– Судя по весу и прозрачности, – сказал я, – можно предположить, что они растворяются в воде.
– Вот именно, – подтвердил мое наблюдение Холмс. – А теперь не окажете ли вы мне услугу: спуститесь, пожалуйста, вниз и принесите сюда того несчастного терьера, который так давно и безнадежно хворает и которого наша хозяйка вчера еще просила вас избавить от страданий?
Я пошел и принес собачку. Хриплое затрудненное дыхание и остекленевший взгляд животного свидетельствовали о том, что конец его близок. По его матово‐белому носу нетрудно было догадаться, что он давно перешагнул порог своего земного собачьего срока. Я осторожно опустил его на подушечку для ног, лежавшую на ковре.
– Сейчас я разрежу одну из этих пилюль пополам, – сказал Холмс и, взяв перочинный нож, привел свои слова в исполнение. – Одну половинку кладем обратно в коробочку, она нам еще может пригодиться. Другую положим в стакан и зальем чайной ложкой воды. Как видите, наш друг доктор был совершенно прав, пилюля тут же растворилась.

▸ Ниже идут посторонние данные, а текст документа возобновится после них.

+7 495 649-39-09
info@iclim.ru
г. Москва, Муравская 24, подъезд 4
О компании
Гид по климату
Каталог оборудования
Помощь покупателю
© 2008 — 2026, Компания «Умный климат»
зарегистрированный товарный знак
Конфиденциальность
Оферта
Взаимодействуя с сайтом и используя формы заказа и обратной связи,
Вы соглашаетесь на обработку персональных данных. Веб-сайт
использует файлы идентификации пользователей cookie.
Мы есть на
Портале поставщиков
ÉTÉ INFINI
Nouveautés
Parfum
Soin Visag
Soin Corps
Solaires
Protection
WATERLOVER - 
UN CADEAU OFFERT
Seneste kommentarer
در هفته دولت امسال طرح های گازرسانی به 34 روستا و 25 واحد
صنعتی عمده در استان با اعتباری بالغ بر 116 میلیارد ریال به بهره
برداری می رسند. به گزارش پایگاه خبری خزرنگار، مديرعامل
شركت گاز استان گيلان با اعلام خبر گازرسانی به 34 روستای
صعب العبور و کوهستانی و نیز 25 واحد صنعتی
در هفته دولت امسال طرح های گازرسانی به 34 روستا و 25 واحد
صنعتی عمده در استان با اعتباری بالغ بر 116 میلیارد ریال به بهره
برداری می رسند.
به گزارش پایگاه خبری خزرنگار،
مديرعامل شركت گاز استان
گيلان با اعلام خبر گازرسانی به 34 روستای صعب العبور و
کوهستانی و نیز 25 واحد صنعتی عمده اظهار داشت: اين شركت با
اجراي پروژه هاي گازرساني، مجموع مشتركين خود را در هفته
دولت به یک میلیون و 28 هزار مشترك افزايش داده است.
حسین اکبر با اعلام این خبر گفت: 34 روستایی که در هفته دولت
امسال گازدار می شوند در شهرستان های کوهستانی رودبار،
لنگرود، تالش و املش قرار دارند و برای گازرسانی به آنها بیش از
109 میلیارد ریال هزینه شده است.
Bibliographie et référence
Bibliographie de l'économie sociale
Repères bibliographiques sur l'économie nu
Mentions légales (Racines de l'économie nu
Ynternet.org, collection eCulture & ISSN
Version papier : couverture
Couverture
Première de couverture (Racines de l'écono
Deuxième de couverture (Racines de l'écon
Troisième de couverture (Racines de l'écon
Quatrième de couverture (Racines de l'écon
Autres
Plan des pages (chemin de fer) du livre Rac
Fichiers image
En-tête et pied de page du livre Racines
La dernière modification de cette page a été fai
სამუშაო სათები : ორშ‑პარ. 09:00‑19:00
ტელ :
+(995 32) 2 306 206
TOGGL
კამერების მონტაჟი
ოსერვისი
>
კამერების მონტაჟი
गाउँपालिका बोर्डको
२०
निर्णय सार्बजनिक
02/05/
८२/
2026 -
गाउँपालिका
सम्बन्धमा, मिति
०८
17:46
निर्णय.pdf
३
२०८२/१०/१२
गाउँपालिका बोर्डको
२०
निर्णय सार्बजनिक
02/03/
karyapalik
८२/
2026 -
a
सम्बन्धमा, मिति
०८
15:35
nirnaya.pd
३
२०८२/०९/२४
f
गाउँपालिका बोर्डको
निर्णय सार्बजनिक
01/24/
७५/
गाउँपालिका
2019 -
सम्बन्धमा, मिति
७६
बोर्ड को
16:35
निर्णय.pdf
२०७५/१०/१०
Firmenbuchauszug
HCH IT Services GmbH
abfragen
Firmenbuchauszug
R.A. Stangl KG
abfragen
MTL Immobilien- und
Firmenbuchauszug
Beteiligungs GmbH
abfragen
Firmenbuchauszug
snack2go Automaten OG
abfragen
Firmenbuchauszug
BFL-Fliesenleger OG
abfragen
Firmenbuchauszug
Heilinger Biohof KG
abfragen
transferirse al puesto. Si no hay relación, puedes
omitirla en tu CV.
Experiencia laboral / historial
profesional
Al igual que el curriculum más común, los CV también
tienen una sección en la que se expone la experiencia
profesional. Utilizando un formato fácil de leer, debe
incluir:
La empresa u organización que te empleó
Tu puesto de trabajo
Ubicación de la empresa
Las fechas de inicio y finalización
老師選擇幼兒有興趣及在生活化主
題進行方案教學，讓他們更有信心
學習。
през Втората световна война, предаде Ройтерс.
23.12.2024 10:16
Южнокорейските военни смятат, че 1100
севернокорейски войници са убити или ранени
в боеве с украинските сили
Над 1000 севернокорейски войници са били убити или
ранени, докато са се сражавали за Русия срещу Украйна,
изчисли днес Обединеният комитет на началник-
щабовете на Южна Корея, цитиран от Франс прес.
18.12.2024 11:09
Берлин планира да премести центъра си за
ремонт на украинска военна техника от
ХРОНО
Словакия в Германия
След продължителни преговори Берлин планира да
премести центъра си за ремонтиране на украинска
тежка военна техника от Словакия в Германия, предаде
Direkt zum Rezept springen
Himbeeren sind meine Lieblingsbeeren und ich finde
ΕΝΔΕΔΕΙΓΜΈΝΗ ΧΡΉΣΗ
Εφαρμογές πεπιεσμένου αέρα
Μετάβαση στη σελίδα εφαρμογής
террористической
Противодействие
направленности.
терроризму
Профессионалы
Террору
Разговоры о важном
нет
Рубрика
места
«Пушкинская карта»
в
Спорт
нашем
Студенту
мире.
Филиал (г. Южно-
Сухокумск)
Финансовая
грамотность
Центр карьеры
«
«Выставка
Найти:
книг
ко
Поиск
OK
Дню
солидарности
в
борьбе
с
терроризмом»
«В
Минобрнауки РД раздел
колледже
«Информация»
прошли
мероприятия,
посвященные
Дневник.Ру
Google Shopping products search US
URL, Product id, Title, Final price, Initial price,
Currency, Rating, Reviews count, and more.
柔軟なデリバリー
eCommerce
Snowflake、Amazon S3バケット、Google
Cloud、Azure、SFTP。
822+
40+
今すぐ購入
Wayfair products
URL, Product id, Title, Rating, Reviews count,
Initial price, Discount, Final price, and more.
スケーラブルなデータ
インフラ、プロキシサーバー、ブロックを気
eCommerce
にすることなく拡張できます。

– Это, конечно, очень интересно, – сказал Лестрейд тоном человека, подозревающего, что над ним издеваются, – но какое отношение это имеет к смерти мистера Джозефа Стэнджерсона?
– Терпение, мой друг, терпение! Скоро вы увидите, что оно имеет к ней самое прямое отношение. Добавим чуточку молока, чтобы подсластить жидкость, и угостим ею собачку, угощение должно ей понравиться.
Продолжая говорить, он вылил содержимое стакана в блюдце, поставил его перед терьером, и тот быстро вылакал смесь. Серьезность, с какой Холмс проделывал все эти манипуляции, была настолько убедительна, что мы молча внимательно наблюдали за собакой, ожидая некоего необычного эффекта. Между тем ничего не происходило. Песик продолжал расслабленно лежать на подушке, все так же тяжело дыша, в его состоянии, судя по всему, не произошло никаких перемен – ни к лучшему, ни к худшему.
Холмс вынул из кармашка часы и стал следить за временем, но, по мере того как минута проходила за минутой без какого бы то ни было результата, выражение лица у него становилось все более огорченным и разочарованным. Закусив губу и нервно барабаня пальцами по столу, он всем своим видом демонстрировал крайнее нетерпение. Он так волновался, что мне стало его искренне жаль, оба же сыщика насмешливо улыбались, несомненно, торжествуя по поводу его неудачи.
– Совпадение исключено, – не выдержал наконец Холмс и, вскочив, стал широкими шагами расхаживать взад-вперед по комнате. – Нет, таких совпадений не бывает. Пилюли, существование которых я заподозрил еще после смерти Дреббера, действительно найдены на месте убийства Стэнджерсона. Тем не менее они не действуют. Что бы это могло значить? Ход моих умозаключений не мог быть неверным. Это просто невероятно! Однако несчастный пес все еще жив. Бог мой, так вот в чем дело! Я все понял! – С этим радостным возгласом он бросился к коробочке, разрезал вторую пилюлю, растворил ее, добавил молока и пододвинул блюдце под нос терьеру. Не успело несчастное создание лизнуть эту новую смесь, как по всем его четырем конечностям пробежала конвульсия и пес, вытянувшись, замер неподвижно, словно пораженный молнией.
Шерлок Холмс с облегчением сделал длинный выдох и утер пот со лба.
– Мне надо больше доверять самому себе, – сказал он. – Пора бы уже усвоить, что, если факт на первый взгляд противоречит всей последовательности умозаключений, это означает лишь то, что он имеет какое-то иное толкование. Из двух пилюль, находившихся в коробочке, одна представляет собой смертельный яд, другая же – абсолютно безвредна. Мне следовало догадаться об этом еще до того, как я их увидел.